> ACTION ITEM: Only the lines below starting at the one that contains "#fff; stroke-width: 5" and ending at the one that contains "M380,478L382,480V497L351,522L341,509Z" are to be reproduced, exactly and with both ends kept.

> STUDY MATERIAL:
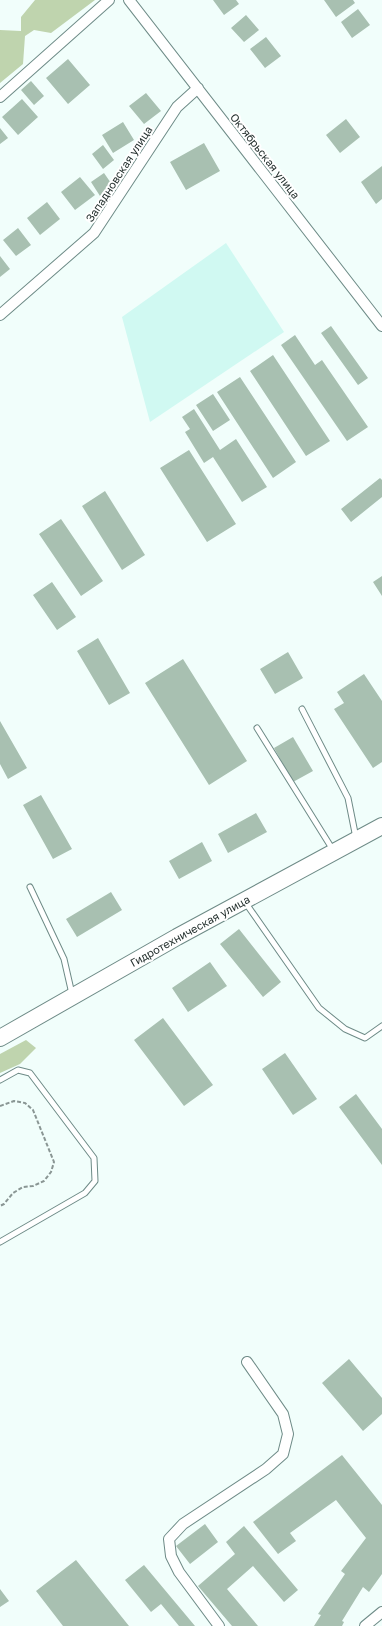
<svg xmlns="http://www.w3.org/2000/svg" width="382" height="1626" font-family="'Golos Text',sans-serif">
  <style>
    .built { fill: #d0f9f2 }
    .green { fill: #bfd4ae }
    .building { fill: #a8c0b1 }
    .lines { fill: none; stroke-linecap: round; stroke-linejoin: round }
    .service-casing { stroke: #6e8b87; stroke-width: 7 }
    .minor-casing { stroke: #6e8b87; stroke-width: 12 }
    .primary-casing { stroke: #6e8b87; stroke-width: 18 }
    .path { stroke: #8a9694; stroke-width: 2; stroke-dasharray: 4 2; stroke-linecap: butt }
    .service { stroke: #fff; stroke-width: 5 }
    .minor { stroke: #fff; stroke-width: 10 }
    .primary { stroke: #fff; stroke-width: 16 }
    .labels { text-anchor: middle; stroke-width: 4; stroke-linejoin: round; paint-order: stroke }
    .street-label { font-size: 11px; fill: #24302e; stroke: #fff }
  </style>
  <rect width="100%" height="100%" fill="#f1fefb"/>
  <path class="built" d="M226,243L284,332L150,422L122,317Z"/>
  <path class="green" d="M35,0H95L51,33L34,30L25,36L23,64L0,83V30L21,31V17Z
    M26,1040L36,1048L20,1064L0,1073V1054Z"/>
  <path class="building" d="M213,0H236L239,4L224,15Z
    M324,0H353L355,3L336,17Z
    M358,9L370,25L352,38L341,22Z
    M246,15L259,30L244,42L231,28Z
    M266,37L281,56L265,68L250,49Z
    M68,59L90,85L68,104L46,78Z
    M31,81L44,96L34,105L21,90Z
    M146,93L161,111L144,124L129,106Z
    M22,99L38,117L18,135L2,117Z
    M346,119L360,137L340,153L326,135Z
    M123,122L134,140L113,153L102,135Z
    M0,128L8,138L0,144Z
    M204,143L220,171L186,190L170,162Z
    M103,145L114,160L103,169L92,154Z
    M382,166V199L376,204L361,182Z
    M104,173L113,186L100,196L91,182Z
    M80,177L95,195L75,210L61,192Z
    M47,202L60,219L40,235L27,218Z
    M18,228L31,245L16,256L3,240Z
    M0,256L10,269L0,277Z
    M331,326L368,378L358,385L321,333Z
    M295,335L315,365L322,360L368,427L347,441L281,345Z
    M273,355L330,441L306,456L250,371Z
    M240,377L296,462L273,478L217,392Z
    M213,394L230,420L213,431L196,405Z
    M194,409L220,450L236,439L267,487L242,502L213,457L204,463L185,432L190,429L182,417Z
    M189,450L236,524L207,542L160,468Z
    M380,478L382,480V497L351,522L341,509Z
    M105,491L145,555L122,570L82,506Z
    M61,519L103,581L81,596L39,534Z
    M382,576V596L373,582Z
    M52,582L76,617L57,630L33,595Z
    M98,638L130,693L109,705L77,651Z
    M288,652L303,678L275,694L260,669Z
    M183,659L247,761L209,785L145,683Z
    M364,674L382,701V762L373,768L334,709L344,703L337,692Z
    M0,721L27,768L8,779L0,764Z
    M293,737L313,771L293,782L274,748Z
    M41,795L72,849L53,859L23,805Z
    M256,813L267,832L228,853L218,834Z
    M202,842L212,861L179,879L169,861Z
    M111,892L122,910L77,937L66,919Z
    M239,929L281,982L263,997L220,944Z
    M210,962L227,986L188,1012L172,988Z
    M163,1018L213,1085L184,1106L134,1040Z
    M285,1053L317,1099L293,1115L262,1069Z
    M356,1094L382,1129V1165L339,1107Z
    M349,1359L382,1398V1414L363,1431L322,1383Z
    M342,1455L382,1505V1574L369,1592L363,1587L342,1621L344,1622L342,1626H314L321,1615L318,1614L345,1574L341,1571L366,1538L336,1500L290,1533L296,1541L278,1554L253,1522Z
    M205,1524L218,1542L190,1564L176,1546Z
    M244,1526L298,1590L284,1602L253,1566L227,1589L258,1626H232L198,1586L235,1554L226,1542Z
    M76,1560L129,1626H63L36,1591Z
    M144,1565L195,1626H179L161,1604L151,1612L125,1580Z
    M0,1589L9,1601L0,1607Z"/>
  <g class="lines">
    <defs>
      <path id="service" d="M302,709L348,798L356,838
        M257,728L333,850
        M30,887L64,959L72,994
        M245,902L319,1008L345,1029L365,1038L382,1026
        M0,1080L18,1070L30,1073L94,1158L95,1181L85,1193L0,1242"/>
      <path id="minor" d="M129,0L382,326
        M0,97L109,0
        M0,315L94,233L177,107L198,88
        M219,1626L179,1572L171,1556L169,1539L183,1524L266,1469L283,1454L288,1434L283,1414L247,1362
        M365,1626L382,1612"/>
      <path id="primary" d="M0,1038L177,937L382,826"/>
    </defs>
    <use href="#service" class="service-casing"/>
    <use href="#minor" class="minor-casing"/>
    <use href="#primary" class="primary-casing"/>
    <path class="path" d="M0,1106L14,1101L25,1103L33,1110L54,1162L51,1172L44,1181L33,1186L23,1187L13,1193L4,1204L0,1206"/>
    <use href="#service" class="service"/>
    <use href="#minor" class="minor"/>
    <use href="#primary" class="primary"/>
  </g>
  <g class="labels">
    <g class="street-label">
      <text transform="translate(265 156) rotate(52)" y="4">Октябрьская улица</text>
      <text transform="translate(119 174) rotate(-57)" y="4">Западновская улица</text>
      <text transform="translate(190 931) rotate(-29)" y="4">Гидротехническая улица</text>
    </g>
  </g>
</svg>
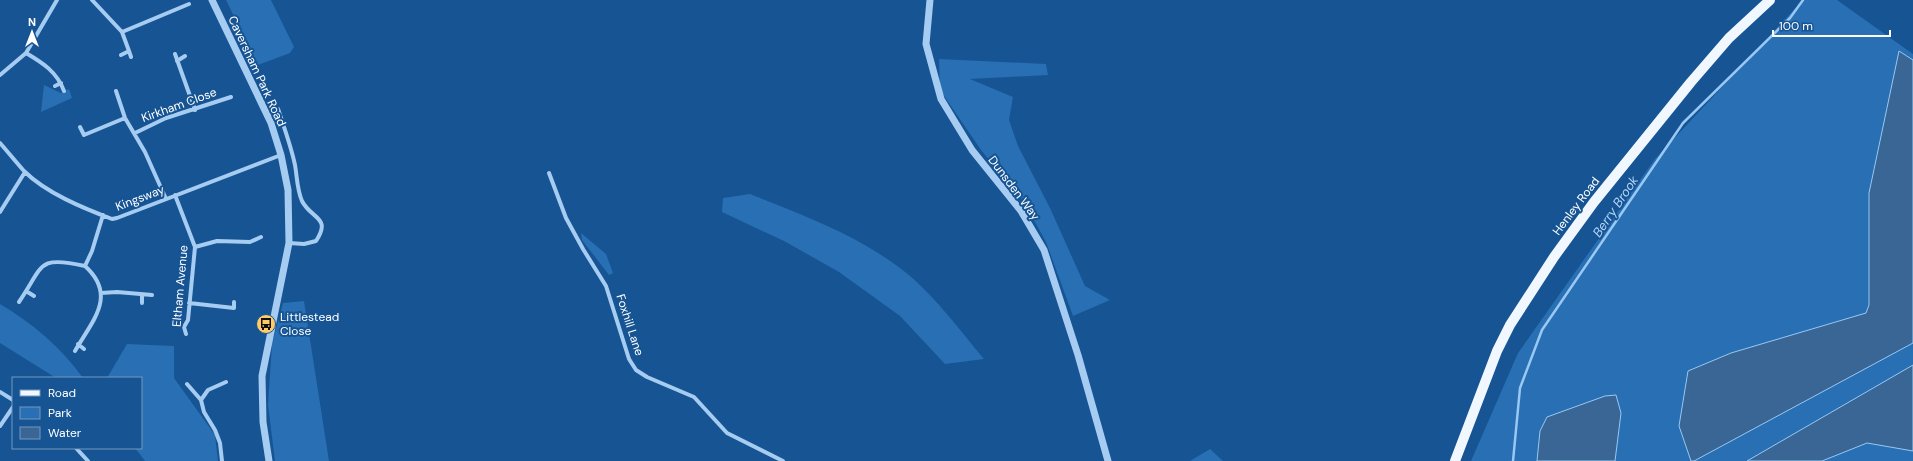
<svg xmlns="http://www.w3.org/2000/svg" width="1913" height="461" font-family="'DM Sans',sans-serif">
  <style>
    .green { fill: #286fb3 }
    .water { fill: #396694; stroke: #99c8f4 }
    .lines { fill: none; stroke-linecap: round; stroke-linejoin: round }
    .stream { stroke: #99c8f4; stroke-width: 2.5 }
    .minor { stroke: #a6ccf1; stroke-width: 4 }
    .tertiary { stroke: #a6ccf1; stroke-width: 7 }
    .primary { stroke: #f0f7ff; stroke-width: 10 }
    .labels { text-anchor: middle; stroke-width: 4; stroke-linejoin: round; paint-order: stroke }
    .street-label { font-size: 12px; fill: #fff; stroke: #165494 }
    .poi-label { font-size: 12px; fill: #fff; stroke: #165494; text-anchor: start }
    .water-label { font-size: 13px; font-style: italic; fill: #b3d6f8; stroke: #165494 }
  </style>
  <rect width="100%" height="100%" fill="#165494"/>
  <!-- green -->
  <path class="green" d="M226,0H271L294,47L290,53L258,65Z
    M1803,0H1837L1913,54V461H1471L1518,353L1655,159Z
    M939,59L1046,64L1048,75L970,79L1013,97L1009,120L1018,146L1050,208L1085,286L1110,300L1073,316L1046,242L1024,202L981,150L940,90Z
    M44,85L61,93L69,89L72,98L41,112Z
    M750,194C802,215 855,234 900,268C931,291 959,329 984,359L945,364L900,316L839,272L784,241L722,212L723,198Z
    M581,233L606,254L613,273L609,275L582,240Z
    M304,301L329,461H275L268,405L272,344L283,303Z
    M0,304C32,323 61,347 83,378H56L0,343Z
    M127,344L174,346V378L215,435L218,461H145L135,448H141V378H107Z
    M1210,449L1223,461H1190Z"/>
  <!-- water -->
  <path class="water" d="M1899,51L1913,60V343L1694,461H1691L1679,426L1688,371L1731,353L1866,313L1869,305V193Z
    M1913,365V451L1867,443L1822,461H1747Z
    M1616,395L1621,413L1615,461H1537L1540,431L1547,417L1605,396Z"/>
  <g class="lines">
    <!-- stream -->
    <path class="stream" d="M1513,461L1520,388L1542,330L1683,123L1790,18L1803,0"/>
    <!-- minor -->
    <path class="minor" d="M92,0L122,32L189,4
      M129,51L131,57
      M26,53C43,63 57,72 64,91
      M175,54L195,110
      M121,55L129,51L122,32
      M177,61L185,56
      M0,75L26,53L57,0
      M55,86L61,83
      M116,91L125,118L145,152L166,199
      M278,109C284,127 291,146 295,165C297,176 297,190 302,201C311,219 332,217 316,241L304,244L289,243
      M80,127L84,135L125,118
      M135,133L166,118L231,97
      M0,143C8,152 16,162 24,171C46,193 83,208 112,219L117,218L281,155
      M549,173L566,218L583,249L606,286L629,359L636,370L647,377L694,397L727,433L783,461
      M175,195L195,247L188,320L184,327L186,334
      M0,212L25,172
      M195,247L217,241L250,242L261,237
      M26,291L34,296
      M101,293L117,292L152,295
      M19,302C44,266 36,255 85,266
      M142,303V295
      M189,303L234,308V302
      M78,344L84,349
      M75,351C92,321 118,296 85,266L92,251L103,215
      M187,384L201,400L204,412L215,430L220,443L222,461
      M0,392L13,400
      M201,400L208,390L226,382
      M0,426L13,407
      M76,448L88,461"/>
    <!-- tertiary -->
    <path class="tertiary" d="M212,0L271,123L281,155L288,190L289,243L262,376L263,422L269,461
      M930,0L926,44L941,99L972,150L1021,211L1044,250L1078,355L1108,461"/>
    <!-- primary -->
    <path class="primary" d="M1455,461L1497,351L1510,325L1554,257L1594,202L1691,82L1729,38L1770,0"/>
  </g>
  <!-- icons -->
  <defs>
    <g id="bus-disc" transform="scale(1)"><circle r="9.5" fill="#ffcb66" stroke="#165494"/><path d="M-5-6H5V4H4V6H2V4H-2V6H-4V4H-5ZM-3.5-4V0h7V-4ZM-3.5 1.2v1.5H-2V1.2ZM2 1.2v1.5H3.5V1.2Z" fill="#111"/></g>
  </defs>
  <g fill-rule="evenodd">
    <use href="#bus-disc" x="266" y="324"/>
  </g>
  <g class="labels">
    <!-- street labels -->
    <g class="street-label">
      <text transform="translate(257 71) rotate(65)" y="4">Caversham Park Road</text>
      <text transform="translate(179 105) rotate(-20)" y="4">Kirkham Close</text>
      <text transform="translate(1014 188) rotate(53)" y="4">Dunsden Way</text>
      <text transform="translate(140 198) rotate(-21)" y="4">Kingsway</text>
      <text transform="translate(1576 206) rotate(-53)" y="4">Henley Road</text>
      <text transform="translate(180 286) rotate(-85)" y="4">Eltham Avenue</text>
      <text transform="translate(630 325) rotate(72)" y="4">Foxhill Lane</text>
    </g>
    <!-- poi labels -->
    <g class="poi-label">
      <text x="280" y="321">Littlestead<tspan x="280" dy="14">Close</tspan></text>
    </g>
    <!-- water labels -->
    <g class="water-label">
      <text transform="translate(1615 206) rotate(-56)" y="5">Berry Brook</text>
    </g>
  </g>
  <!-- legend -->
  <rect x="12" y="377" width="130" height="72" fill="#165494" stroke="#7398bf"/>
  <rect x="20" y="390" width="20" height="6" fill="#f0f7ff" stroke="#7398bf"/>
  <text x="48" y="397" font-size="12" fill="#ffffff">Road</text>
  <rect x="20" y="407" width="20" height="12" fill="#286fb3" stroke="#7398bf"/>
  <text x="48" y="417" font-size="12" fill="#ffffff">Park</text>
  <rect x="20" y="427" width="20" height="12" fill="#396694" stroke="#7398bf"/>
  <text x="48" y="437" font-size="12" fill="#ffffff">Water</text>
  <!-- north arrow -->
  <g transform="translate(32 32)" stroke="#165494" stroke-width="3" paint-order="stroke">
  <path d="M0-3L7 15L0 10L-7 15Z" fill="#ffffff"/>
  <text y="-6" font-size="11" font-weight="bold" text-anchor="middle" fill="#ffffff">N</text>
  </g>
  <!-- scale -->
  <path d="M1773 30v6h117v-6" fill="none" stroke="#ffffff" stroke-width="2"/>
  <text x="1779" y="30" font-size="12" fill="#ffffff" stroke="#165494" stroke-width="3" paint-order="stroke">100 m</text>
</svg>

> SOLVED PROBLEM:
    .service { stroke: #fff; stroke-width: 5 }
    .minor { stroke: #fff; stroke-width: 10 }
    .primary { stroke: #fff; stroke-width: 16 }
    .labels { text-anchor: middle; stroke-width: 4; stroke-linejoin: round; paint-order: stroke }
    .street-label { font-size: 11px; fill: #24302e; stroke: #fff }
  </style>
  <rect width="100%" height="100%" fill="#f1fefb"/>
  <path class="built" d="M226,243L284,332L150,422L122,317Z"/>
  <path class="green" d="M35,0H95L51,33L34,30L25,36L23,64L0,83V30L21,31V17Z
    M26,1040L36,1048L20,1064L0,1073V1054Z"/>
  <path class="building" d="M213,0H236L239,4L224,15Z
    M324,0H353L355,3L336,17Z
    M358,9L370,25L352,38L341,22Z
    M246,15L259,30L244,42L231,28Z
    M266,37L281,56L265,68L250,49Z
    M68,59L90,85L68,104L46,78Z
    M31,81L44,96L34,105L21,90Z
    M146,93L161,111L144,124L129,106Z
    M22,99L38,117L18,135L2,117Z
    M346,119L360,137L340,153L326,135Z
    M123,122L134,140L113,153L102,135Z
    M0,128L8,138L0,144Z
    M204,143L220,171L186,190L170,162Z
    M103,145L114,160L103,169L92,154Z
    M382,166V199L376,204L361,182Z
    M104,173L113,186L100,196L91,182Z
    M80,177L95,195L75,210L61,192Z
    M47,202L60,219L40,235L27,218Z
    M18,228L31,245L16,256L3,240Z
    M0,256L10,269L0,277Z
    M331,326L368,378L358,385L321,333Z
    M295,335L315,365L322,360L368,427L347,441L281,345Z
    M273,355L330,441L306,456L250,371Z
    M240,377L296,462L273,478L217,392Z
    M213,394L230,420L213,431L196,405Z
    M194,409L220,450L236,439L267,487L242,502L213,457L204,463L185,432L190,429L182,417Z
    M189,450L236,524L207,542L160,468Z
    M380,478L382,480V497L351,522L341,509Z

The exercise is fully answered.